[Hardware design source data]
※

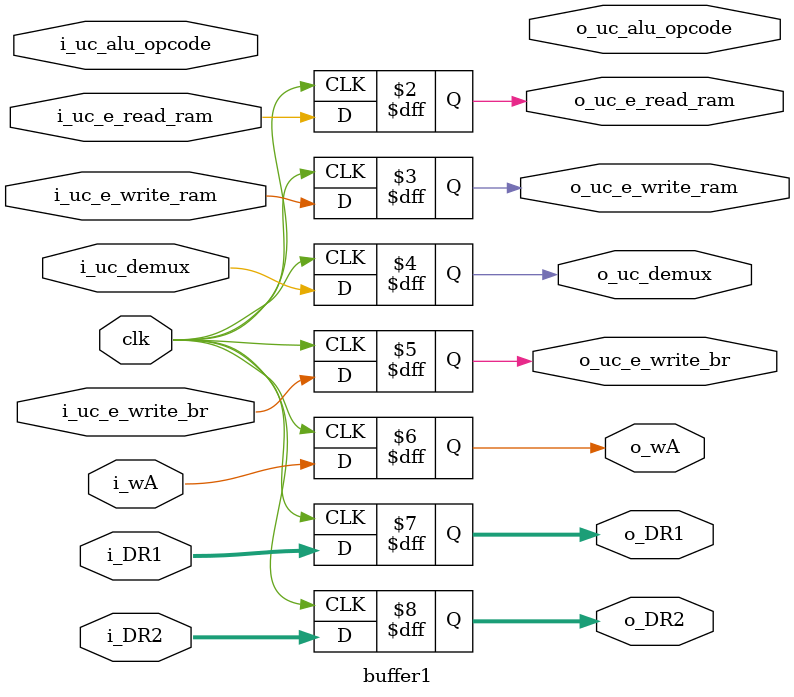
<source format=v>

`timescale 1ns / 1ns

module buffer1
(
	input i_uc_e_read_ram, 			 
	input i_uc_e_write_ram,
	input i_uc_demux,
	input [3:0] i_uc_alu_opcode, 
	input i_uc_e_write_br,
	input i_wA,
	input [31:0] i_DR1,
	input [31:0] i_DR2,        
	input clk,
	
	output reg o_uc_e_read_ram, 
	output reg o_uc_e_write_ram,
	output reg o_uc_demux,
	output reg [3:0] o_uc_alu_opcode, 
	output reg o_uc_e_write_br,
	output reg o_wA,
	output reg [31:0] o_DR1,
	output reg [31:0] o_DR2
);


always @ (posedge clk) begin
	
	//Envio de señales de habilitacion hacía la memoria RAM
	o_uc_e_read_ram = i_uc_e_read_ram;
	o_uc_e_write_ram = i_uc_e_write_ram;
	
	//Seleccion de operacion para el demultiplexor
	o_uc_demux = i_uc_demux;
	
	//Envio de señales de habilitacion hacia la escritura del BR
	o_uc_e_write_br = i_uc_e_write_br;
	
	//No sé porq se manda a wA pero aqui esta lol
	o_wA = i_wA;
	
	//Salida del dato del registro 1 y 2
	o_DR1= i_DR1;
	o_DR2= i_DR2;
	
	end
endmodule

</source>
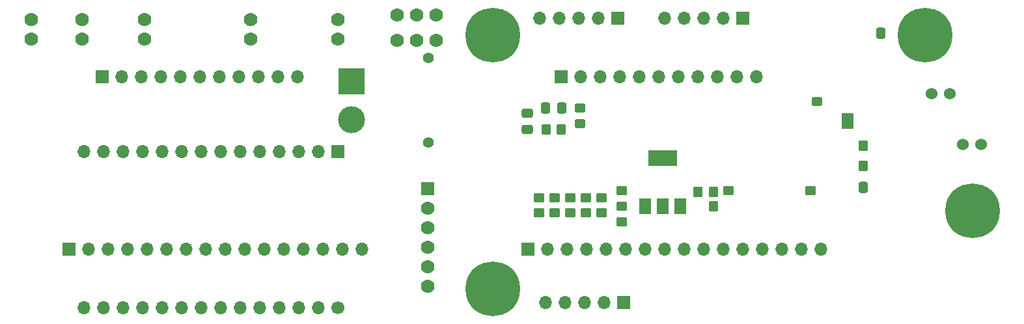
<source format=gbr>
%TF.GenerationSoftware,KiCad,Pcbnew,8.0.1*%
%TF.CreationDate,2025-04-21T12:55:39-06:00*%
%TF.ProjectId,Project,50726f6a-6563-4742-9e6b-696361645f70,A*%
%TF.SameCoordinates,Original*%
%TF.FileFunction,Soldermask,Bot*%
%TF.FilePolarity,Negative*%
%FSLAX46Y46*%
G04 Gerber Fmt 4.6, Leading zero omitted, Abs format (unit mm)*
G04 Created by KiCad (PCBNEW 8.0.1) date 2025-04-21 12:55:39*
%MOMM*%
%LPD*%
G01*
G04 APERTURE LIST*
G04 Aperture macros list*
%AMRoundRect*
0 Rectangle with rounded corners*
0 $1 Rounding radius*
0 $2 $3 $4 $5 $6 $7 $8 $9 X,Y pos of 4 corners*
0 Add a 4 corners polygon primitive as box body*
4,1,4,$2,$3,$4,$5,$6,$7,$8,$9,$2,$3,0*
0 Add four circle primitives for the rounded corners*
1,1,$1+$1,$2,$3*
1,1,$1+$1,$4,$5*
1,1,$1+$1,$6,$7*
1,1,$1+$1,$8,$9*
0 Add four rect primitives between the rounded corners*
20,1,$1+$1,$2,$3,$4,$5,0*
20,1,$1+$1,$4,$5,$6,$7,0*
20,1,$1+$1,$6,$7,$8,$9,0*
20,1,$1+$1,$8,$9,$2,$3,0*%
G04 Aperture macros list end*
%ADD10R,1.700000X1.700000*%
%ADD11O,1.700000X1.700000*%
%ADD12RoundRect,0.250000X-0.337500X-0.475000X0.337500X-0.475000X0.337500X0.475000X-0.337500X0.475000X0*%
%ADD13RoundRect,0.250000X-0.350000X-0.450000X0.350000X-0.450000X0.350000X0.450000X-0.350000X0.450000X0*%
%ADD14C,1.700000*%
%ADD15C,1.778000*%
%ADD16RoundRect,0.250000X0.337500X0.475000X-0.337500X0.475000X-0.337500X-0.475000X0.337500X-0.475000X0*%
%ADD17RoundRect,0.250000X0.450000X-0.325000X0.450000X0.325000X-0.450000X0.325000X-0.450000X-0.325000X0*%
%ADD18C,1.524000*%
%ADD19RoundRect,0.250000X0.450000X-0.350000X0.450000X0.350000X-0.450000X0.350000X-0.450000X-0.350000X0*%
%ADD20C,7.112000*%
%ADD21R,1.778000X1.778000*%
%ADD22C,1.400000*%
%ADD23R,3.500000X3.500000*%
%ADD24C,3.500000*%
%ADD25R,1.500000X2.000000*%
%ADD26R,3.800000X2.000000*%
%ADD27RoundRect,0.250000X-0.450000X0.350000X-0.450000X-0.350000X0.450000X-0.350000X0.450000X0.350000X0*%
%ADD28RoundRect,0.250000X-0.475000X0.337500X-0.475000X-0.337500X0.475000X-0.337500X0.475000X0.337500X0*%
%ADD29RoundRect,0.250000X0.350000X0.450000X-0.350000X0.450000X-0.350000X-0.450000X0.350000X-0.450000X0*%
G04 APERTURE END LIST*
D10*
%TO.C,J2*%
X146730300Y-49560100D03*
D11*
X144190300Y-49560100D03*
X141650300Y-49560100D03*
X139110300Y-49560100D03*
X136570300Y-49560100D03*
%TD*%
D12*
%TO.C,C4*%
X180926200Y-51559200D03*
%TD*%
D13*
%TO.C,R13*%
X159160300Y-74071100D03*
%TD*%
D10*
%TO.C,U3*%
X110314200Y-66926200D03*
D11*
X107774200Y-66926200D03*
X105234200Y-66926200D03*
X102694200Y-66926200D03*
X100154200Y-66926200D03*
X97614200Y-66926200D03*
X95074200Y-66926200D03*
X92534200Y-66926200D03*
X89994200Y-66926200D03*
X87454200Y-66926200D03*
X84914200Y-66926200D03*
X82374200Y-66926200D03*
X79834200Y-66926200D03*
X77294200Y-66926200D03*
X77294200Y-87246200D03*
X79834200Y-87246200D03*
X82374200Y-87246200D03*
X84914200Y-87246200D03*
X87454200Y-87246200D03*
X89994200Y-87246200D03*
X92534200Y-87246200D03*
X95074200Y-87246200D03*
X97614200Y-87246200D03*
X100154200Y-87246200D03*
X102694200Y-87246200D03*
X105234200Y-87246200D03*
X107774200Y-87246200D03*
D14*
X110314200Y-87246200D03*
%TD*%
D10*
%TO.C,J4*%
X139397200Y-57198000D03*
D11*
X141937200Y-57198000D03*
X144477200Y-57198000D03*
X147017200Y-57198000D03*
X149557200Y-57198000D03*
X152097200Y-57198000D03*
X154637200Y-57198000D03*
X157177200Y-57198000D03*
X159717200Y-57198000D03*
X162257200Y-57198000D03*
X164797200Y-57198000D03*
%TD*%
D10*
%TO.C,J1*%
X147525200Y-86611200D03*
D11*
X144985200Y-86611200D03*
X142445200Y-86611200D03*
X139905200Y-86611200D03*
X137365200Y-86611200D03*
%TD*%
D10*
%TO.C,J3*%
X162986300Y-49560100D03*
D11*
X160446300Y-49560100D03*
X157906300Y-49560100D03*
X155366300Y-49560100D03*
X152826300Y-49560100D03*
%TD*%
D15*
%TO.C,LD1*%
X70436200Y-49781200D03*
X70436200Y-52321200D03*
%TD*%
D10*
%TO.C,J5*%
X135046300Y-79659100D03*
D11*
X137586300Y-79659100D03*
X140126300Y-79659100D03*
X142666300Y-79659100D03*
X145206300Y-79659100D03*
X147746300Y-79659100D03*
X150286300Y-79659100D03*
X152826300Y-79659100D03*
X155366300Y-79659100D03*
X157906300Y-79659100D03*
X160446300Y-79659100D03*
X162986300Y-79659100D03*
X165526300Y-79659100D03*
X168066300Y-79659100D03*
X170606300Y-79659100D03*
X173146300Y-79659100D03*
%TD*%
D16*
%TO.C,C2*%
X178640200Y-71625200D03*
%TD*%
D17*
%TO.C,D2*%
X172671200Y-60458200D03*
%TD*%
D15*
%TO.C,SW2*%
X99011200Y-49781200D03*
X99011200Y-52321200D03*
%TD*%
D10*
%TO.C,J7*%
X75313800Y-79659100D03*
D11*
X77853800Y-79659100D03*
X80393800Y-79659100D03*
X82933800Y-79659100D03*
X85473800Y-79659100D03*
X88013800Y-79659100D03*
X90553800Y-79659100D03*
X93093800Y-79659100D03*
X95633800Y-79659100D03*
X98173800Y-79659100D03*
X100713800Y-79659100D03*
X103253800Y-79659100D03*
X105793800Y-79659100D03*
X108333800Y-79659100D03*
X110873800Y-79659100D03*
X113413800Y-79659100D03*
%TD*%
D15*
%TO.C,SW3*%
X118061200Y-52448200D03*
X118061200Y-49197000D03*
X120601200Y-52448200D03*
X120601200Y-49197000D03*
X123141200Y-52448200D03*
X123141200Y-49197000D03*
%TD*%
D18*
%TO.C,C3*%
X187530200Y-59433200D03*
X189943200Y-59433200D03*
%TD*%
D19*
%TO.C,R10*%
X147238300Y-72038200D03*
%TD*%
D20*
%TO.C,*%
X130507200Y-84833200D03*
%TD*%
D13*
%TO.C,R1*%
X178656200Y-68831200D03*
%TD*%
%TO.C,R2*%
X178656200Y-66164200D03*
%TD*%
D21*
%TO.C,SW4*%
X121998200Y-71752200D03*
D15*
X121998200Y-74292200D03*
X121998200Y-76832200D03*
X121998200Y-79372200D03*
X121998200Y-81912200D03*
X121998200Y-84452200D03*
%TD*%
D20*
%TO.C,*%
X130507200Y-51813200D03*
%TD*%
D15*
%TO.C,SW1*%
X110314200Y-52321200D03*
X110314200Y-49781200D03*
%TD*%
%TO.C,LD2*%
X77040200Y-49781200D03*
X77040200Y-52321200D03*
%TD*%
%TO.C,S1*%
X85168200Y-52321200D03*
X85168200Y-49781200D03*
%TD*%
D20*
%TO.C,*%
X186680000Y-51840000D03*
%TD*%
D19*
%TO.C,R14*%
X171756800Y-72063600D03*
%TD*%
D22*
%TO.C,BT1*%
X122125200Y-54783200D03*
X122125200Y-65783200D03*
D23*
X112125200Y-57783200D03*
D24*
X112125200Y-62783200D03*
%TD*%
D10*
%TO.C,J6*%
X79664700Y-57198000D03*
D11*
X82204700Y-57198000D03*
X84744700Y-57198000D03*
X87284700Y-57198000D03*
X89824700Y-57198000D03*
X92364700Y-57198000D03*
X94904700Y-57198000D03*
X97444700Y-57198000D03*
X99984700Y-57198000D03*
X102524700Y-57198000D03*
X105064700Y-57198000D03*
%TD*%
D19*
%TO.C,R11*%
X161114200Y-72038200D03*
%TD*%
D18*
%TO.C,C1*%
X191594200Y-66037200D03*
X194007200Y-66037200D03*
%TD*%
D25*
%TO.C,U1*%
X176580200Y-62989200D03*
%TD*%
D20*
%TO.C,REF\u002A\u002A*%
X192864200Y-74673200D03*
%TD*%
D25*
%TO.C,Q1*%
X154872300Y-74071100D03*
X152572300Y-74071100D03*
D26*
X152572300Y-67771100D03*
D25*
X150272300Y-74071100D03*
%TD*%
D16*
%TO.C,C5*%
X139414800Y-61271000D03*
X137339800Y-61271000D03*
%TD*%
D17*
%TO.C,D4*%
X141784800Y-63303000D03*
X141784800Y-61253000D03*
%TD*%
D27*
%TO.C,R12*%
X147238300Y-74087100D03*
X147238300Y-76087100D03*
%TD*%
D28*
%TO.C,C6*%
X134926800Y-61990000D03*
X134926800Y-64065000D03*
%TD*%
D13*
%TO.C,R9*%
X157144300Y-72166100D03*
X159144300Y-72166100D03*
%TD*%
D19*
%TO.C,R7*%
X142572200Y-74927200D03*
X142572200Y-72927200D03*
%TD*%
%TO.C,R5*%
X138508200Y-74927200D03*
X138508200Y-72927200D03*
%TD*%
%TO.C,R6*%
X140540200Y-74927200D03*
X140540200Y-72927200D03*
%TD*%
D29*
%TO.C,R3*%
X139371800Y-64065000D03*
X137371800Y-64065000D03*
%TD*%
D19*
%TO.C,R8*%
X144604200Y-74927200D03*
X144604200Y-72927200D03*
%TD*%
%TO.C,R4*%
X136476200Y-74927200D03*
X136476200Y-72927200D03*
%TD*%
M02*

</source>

※

### Task to complete
Each line above that has the word "corners" must be copied.

### Task output
0 Rectangle with rounded corners*
0 $2 $3 $4 $5 $6 $7 $8 $9 X,Y pos of 4 corners*
0 Add a 4 corners polygon primitive as box body*
0 Add four circle primitives for the rounded corners*
0 Add four rect primitives between the rounded corners*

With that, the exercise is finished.